Nebraska State Historical Society

 

Authors

A. G. Warner

Date of this Version

1887

Comments

Published in TRANSACTIONS AND REPORTS OF THE NEBRASKA HISTORICAL SOCIETY, vol. 2 (Lincoln, NE, 1887).

Abstract

One not acquainted with the early history of this commonwealth may be startled, while looking through a file of newspapers handed down from the fifties, to see the headline, "Discovery of Gold in Nebraska." The explanation is that Pike's Peak itself was once included within the generous limits of this territory.

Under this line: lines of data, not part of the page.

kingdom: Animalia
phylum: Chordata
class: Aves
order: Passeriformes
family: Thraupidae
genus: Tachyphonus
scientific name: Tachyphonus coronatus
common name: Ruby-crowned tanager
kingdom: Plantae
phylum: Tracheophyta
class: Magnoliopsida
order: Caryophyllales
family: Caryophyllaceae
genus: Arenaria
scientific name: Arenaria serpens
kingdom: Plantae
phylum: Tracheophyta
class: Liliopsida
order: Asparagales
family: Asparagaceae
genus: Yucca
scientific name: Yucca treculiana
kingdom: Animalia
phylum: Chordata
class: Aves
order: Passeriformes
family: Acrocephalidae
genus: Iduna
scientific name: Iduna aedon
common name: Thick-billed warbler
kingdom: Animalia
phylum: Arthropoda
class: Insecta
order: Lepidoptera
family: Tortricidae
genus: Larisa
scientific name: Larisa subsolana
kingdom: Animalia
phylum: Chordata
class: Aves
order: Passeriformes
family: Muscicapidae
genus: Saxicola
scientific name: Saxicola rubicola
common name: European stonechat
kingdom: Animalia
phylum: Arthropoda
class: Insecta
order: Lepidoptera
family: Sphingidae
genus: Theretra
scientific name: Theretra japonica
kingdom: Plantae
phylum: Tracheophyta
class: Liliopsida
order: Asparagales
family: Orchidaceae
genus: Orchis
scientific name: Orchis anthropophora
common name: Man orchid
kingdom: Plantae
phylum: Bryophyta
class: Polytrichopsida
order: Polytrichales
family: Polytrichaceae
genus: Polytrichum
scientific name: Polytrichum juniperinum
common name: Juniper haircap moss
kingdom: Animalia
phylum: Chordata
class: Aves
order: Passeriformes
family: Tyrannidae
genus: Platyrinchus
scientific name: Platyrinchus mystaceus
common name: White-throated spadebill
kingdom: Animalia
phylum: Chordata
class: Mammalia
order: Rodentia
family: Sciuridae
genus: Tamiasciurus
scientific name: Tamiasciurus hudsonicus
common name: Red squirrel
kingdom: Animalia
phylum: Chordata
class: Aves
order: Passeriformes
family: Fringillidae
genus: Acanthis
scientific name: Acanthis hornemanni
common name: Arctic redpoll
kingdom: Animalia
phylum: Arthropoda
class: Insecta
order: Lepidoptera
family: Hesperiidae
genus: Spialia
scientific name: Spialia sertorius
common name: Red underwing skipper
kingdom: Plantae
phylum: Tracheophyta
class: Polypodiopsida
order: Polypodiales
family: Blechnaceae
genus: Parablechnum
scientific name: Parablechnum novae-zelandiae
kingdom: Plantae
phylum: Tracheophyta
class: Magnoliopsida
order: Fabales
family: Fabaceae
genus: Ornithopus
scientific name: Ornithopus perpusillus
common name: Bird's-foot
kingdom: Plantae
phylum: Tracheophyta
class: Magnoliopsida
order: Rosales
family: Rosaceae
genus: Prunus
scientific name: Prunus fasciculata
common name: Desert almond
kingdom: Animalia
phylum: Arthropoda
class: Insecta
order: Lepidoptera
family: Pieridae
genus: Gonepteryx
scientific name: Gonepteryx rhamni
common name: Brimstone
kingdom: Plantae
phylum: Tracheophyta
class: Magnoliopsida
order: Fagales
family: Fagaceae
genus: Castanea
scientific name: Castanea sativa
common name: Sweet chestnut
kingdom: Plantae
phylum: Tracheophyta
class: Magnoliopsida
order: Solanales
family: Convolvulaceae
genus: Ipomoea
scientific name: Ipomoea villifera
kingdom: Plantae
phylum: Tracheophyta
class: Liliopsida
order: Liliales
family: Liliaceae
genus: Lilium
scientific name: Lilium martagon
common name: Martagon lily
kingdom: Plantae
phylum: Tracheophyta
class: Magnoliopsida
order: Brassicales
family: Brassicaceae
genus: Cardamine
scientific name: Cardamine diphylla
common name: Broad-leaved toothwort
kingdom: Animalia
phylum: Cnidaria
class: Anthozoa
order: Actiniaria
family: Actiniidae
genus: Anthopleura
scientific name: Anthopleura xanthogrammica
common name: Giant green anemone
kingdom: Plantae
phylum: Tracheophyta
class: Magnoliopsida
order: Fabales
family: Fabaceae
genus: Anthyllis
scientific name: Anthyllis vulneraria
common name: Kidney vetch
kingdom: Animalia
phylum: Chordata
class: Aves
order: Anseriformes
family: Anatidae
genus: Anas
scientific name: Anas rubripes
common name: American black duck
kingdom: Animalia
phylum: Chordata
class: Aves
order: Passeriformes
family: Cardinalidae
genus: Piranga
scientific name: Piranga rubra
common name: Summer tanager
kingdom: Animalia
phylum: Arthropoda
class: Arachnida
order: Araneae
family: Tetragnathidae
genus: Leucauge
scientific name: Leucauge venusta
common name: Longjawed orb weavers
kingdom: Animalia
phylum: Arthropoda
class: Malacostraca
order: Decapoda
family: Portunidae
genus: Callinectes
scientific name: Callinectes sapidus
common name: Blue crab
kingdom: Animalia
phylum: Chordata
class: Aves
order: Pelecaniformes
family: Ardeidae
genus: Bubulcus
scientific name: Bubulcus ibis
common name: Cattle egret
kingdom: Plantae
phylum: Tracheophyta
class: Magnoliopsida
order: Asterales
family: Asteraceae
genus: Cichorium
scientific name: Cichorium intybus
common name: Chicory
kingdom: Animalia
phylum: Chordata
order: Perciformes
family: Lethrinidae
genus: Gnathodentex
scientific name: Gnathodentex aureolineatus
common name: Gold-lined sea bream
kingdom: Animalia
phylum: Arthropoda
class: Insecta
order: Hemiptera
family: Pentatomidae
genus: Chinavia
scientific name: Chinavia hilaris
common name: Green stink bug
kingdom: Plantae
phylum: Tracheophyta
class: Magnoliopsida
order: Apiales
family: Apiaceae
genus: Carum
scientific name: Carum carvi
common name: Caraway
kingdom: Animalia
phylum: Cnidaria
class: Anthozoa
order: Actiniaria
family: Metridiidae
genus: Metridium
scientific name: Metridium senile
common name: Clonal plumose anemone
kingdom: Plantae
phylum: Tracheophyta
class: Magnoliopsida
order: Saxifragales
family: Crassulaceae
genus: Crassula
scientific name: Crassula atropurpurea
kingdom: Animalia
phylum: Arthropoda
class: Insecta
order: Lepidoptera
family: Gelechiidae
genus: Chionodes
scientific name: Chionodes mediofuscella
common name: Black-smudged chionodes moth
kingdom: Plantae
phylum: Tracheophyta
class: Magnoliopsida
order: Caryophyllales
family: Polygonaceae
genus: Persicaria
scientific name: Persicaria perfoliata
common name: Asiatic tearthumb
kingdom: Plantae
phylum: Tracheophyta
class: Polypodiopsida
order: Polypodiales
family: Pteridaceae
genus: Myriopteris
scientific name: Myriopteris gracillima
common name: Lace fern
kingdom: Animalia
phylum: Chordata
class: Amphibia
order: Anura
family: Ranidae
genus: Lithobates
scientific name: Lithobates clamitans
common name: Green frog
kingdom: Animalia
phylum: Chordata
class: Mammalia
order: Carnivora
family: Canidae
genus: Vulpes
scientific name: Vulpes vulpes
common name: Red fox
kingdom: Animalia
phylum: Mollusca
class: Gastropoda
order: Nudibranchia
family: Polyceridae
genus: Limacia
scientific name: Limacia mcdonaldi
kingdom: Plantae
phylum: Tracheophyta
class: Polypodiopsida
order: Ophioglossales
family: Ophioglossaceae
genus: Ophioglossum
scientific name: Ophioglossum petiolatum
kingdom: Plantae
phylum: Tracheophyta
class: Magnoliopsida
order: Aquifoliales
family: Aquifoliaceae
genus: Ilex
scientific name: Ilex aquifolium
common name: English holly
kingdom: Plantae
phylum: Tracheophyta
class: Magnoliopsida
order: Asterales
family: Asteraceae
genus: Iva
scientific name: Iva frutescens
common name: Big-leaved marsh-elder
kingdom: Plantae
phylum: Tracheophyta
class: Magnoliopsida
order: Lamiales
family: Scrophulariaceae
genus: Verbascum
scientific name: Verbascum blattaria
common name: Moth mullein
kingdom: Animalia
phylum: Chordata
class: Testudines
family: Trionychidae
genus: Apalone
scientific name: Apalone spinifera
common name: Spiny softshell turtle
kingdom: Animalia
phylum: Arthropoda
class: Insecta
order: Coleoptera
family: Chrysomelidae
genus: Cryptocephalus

By the act of congress, which brought into existence Kansas and Nebraska, the twin children of Douglas' ambition to do something spectacular in national politics, the boundaries of the latter territory were described as extending from the northern boundary of Kansas to the southern boundary of the British Possessions, and from the Missouri river and the western boundary of Minnesota on one side to the summit of the Rocky mountains on the other. This vast tract contained about 351,558 square miles of land, and at one time over 15,000 square miles on the western slope of the Rockies was added. In the early days the counties were marked out on the same magnificent scale. Though along the Missouri river they were soon reduced to a more manageable size, yet farther to the west they were for a long time planned with such dimensions as it was natural for men to give, who half doubted if away from the Missouri bottoms the land would ever be worth ten cents a township.